魔導端末で詳細な位置と状況を伝え、再び部屋に戻る。一分足らずで済ませたはずだが、その間に上弦と美月は話を進めていたらしい。
「こ、これ……!」
美月はベッドサイドの引き出しを開け、楕円形で平たい、緑色をしたそれを出した。
「竜鱗……⁉ な、なぜこれを……!」
「業伎……が、忘れて……そんなことより、契約で、魔法の制御……!」
美月の全身から風が吹き出し、彼女の手に乗っていた竜鱗が宙に舞う。不規則な動きで風に煽られた竜鱗は、上弦が伸ばした手に掴まれた。

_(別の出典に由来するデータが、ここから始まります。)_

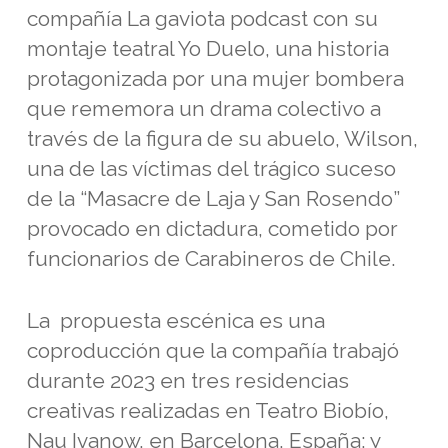
compañía La gaviota podcast con su
montaje teatral Yo Duelo, una historia
protagonizada por una mujer bombera
que rememora un drama colectivo a
través de la figura de su abuelo, Wilson,
una de las víctimas del trágico suceso
de la “Masacre de Laja y San Rosendo”
provocado en dictadura, cometido por
funcionarios de Carabineros de Chile.
La propuesta escénica es una
coproducción que la compañía trabajó
durante 2023 en tres residencias
creativas realizadas en Teatro Biobío,
Nau Ivanow, en Barcelona, España; y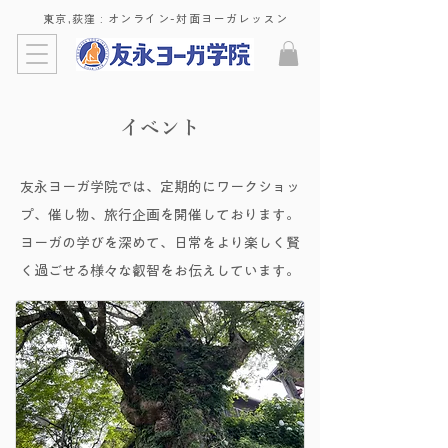
東京,荻窪 : ​オンライン-対面ヨーガレッスン
イベント
友永ヨーガ学院では、定期的にワークショッ
プ、催し物、旅行企画を開催しております。
ヨーガの学びを深めて、日常をより楽しく賢
く過ごせる様々な叡智をお伝えしています。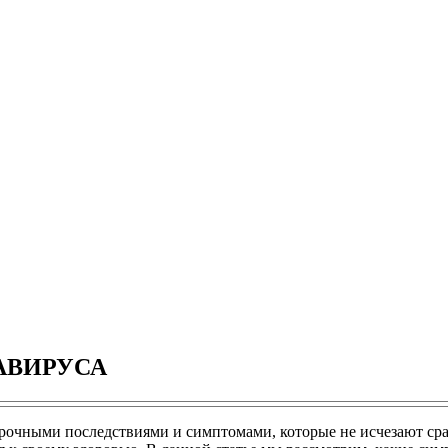
АВИРУСА
рочными последствиями и симптомами, которые не исчезают сра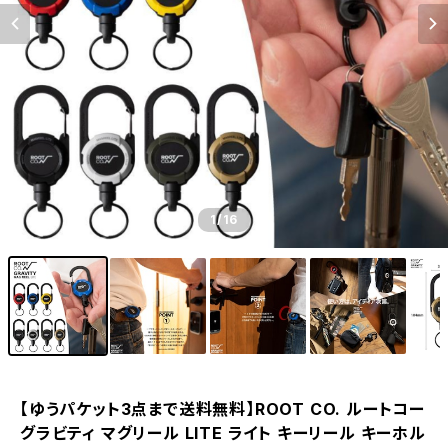
1
/16
【ゆうパケット3点まで送料無料】ROOT CO. ルートコー
グラビティ マグリール LITE ライト キーリール キーホル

風の魔力を受けたからか、竜鱗に魔力が宿り、ほんのりと輝く。
「これを飲めば……あなたは魔力の制御ができるんですね……?」
「先輩⁉ なにを言ってるんですか⁉」
状況はなにひとつ理解できなかったが、今なにが起きているかはわかる。上弦は美月と契約を結ぼうとしているのだ。そして上弦は、それで美月を助けられると本気で思っているらしい。
「やめてください先輩、そんなことをしてもし彼女が命を落としたら、あなたまで……! 第一、魔人と契約できるなんて話、聞いたことないですよ!」
「黙っていろ! 今目の前に、魔の苦しみから救える人がいる! その人を助けないで、なにが抗魔官だ!」
上弦はそう叫んで竜鱗を飲み込んだ。
刹那、従魔契約の輝きが二人を包み込む。顔色悪く、しかし魔力の暴走を起こしていた美月は、涙で瞳を濡らして、上弦の胸の中に飛び込んだ。
「……あり、がとう……ございま、す……!」
どちらが先かわからなかった。ただ、上弦か美月のどちらかが気を失って、従魔契約による意識の連動が作用し、もう片方も深い微睡みに抗えなかったのだろう。